Synthesis of Bithiazole-Based Poly(arylenevinylene)s via Co-Catalyzed Hydroarylation Polyaddition and Tuning of Their Optical Properties by N-Methylation and N-Oxidation

Bithiazole-based poly(arylenevinylene) is synthesized via the Co-catalyzed hydroarylation polyaddition of N,N,N',N'-tetrahexyl-(2,2'-bithiazole)-4,4'-dicarboxamide with 2,7-diethynyl-9,9-bis(2-ethylhexyl)fluorene in a regioselective manner.
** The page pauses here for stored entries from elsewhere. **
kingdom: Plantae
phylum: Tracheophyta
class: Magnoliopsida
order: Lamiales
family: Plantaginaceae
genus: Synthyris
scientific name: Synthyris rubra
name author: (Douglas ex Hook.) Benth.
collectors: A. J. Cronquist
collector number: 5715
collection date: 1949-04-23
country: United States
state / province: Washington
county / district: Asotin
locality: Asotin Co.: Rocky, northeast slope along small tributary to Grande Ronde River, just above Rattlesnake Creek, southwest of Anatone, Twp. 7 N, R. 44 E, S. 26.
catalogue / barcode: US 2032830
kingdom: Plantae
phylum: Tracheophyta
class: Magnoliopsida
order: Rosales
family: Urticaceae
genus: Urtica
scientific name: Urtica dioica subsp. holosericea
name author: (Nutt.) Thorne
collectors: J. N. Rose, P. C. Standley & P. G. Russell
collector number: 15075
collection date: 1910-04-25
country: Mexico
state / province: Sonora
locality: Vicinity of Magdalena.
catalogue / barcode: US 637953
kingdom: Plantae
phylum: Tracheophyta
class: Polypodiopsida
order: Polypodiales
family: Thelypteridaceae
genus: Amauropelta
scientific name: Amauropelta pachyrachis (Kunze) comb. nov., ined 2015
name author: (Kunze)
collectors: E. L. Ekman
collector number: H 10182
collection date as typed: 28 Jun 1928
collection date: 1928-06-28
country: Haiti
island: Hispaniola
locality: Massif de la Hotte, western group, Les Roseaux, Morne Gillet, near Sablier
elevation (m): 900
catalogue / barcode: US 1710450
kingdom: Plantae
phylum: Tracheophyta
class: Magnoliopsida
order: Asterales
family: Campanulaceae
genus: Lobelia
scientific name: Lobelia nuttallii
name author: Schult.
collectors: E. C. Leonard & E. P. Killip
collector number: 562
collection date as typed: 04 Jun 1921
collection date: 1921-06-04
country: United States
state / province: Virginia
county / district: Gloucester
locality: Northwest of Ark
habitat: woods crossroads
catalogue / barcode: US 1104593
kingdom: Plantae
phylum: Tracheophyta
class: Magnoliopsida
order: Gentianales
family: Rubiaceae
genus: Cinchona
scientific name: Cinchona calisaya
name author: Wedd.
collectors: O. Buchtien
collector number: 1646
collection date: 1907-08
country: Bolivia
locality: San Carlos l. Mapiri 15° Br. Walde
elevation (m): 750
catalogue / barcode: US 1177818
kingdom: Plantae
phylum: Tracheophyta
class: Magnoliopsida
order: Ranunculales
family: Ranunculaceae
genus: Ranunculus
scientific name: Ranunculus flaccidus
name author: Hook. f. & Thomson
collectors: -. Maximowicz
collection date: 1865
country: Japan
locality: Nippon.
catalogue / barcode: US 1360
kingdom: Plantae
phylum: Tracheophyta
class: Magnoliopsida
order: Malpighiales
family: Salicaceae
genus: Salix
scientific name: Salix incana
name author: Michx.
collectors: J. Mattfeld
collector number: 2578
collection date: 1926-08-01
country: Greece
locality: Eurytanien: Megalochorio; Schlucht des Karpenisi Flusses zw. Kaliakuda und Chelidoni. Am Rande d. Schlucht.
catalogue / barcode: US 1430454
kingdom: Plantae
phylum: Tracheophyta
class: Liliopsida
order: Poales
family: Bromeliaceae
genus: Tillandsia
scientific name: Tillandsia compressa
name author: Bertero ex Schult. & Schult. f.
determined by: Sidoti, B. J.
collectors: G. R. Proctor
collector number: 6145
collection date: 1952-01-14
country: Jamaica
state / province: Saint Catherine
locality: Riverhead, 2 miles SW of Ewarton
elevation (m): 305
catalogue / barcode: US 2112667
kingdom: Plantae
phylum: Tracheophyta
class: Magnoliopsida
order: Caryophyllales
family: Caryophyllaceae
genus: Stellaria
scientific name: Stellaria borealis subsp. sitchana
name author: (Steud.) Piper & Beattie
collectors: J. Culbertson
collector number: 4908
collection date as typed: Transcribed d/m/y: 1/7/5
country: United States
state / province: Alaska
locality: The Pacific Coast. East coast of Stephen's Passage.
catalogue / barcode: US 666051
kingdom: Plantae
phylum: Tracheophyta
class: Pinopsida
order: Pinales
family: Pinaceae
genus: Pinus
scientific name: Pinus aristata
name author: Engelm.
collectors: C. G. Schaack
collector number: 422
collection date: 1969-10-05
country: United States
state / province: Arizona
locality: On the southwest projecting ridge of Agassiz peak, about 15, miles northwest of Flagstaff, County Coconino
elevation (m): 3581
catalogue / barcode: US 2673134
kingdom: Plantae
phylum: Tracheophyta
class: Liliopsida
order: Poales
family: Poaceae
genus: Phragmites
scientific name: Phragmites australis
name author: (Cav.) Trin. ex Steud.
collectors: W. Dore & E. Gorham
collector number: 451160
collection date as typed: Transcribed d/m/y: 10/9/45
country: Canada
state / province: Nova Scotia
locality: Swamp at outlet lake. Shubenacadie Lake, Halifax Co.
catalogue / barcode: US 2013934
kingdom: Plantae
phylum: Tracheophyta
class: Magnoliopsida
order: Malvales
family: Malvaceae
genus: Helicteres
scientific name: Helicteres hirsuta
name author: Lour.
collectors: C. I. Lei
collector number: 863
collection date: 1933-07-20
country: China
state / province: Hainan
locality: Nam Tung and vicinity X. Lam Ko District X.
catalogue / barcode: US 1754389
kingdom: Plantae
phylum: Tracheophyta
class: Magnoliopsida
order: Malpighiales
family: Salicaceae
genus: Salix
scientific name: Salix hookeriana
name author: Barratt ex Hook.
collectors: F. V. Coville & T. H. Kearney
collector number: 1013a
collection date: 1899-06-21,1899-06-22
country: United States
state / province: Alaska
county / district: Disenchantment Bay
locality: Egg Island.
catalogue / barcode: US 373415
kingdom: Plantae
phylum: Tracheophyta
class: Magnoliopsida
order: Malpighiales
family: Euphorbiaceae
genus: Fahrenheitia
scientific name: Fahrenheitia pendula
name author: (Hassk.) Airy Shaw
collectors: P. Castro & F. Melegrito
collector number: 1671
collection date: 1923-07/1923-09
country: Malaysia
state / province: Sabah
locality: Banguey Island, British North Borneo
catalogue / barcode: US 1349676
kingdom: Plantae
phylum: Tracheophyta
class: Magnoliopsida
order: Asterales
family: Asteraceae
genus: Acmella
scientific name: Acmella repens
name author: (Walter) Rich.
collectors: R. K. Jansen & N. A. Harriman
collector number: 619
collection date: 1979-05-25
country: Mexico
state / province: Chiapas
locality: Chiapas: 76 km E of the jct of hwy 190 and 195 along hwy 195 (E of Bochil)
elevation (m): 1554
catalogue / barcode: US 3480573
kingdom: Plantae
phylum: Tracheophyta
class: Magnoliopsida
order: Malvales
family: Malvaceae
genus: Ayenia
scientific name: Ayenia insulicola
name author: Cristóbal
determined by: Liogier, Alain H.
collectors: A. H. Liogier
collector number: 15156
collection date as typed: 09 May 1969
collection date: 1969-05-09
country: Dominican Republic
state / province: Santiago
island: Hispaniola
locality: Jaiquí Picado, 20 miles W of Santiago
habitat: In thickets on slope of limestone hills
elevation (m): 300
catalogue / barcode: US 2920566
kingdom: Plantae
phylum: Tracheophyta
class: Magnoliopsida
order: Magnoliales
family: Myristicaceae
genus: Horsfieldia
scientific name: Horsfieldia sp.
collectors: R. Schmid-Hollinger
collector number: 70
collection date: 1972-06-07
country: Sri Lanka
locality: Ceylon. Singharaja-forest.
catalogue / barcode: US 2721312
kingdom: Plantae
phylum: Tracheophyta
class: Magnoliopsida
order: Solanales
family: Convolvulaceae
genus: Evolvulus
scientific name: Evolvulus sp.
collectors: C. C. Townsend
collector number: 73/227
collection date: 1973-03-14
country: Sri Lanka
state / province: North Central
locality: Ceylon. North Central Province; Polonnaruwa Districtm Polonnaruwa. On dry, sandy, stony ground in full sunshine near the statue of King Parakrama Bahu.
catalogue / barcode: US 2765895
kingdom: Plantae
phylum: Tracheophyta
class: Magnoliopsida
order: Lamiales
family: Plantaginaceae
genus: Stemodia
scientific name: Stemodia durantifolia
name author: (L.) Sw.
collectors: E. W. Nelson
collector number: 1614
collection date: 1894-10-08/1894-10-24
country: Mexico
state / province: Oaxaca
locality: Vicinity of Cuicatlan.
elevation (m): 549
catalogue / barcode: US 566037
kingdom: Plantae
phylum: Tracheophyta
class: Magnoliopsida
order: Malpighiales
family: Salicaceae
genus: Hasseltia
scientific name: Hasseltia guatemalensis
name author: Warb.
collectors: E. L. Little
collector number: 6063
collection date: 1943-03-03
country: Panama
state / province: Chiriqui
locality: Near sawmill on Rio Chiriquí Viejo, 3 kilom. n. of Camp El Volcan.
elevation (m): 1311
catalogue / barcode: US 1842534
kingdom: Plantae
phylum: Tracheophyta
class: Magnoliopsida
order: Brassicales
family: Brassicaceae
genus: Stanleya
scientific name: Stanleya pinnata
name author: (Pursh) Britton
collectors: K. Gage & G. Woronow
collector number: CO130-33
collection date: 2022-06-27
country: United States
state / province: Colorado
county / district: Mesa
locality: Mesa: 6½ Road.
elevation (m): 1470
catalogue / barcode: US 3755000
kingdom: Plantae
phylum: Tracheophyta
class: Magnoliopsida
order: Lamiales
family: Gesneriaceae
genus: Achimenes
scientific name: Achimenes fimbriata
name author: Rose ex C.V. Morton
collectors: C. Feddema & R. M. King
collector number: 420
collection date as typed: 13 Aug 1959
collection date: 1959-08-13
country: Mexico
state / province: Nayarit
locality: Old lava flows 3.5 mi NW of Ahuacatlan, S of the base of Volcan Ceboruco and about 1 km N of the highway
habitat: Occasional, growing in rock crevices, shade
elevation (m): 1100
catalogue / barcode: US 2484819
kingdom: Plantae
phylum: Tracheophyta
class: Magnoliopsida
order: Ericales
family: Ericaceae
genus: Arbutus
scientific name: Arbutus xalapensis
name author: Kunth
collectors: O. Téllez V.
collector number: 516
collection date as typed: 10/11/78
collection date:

The introduction of the 2,2'-bithiazole unit deepens the highest occupied molecular orbital (HOMO) and lowest unoccupied molecular orbital (LUMO) energy levels of the polymer compared to the analogous bithiophene-based poly(arylenevinylene). N-Methylation and N-oxidation of the thiazole moiety further deepen the HOMO and LUMO energy levels of the polymer, which is attributed to the enhanced electron-withdrawing effect. The N-oxidized polymer exhibits a high photoluminescence quantum yield and serves as an emitting material in an organic light-emitting diode, and its deep HOMO energy level efficiently restrains the trapping of holes in the host poly(vinylcarbazole) matrix.